Durante los asfixiantes días de la primera ola, el equipo estaba formado por 4 médicos, 3 técnicos y 8 operarios. Era la época más cruda del coronavirus en el país.
Cuenta que antes de introducir los restos de una persona a una bolsa mortuoria, el cuerpo y la ropa es desinfectada para reducir el riesgo de contagio y brindar seguridad a los trabajadores de su brigada. “Echamos amonio cuaternario de quinta generación, pese a que la directiva sanitaria indicaba lejía, que es muy corrosiva y malogra todos los empaques”, explica.
449 CUERPOS HA RECOGIDO LA BRIGADA HUMANITARIA
Desde el inicio de su labor en la pandemia, la brigada humanitaria ha recogido 449 cadáveres de personas que perdieron la vida por la mortal enfermedad. La curva ha descendido en los últimos meses. Enero cerró con 14 casos y febrero con 16.
El episodio que más fuerte le golpeó fue cuando llegó a una vivienda y encontró a una joven de 27 años, vencida por el COVID-19 en su cama, con el rostro dibujado por la agonía del ahogo. “Lo más impactante fue ver al lado de su lecho un corralito donde jugaban un menor de 4 años y otro de apenas 4 meses. Un escenario que muestra cómo la enfermedad se ensaña con una madre viuda y deja a dos niños en el desamparo. Fue terrible ver ese cuadro”, recuerda.

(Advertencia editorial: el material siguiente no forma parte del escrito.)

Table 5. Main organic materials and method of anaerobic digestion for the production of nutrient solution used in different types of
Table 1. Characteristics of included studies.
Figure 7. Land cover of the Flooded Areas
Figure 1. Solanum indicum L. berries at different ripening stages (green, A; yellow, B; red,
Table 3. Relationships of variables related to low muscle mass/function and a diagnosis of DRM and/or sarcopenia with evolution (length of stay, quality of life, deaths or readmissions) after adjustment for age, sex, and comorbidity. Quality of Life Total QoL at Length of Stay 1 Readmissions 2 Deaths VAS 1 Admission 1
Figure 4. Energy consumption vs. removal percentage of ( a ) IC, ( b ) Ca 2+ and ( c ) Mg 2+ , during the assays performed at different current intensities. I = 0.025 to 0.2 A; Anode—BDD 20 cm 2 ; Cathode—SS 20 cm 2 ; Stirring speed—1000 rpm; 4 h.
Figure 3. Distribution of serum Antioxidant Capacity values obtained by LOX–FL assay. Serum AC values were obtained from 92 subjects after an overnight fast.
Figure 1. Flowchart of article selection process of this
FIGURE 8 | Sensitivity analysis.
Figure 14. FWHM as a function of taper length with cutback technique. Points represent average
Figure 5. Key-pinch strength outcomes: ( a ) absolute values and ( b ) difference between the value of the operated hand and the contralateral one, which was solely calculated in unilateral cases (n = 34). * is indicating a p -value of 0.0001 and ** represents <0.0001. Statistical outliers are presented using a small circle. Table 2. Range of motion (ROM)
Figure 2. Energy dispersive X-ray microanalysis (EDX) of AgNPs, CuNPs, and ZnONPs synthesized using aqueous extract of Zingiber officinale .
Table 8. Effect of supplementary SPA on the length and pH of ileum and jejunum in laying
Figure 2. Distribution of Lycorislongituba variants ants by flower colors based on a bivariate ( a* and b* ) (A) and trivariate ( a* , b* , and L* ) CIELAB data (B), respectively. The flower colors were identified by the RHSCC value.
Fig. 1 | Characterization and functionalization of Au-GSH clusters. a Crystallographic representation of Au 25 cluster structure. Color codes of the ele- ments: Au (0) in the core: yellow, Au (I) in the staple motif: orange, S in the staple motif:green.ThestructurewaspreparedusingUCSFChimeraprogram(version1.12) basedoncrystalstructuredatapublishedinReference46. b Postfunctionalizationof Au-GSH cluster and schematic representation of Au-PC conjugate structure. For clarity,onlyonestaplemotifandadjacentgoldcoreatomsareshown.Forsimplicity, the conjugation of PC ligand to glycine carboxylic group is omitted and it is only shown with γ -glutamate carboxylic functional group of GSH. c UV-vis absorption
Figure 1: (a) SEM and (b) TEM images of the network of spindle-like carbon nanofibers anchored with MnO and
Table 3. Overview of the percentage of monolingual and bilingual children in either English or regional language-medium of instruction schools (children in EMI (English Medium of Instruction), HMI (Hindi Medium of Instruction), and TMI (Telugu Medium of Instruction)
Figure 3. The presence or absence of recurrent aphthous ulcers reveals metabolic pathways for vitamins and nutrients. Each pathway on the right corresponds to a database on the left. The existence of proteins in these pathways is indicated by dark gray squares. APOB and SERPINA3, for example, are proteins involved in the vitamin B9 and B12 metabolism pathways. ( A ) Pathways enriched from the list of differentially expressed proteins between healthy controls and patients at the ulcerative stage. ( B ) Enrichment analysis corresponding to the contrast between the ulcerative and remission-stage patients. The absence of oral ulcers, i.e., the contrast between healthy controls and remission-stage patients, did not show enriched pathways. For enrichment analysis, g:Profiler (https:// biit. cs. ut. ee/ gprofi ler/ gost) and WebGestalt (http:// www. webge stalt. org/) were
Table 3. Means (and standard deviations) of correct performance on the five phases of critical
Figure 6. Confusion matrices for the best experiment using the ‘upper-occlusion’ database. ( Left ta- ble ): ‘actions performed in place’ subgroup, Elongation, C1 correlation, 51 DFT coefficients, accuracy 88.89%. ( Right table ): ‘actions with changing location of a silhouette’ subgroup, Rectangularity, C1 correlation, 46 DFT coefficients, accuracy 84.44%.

Lo que más rabia le da, refiere, es la actitud tramposa con la que actúan algunos servicios funerarios, cuyos representantes llegan antes que las brigadas y pactan con los familiares para certificar que su pariente no murió por coronavirus. Cuenta que cuando un médico del equipo iba a entregar el certificado de defunción, encontraban que ya había sido emitido uno con una causa distinta. Los deudos piensan que sus muertos serán metidos en un camión y nunca más sabrán de ellos.
TAMBIÉN SE CONTAGIÓ
Jerson y su equipo no escaparon del contagio, pero sobrevivieron para contarlo. “Felizmente ninguno perdió la vida, ha sido terrible, yo pensé que me moría. Las pruebas rápidas salían negativas, pero seguíamos trabajando con la esperanza de que no fuera COVID-19 sino cansancio. Hasta que el diagnóstico lo confirmó. Recién en ese momento debías irte a descansar, padecer tus síntomas y esperar no morir”, recordó.
El arequipeño asegura que aún siente las secuelas de la enfermedad mientras desarrolla su tarea. Fue blanco de una fuerte neumonía y todavía tiene dolor en la espalda. Reconoce que el virus no solo afecta la respiración, sino también los nervios, sumergiendo al infectado en una terrible depresión. En su caso fue el miedo, no solo de perder la vida, sino de dejar huérfano a sus hijos.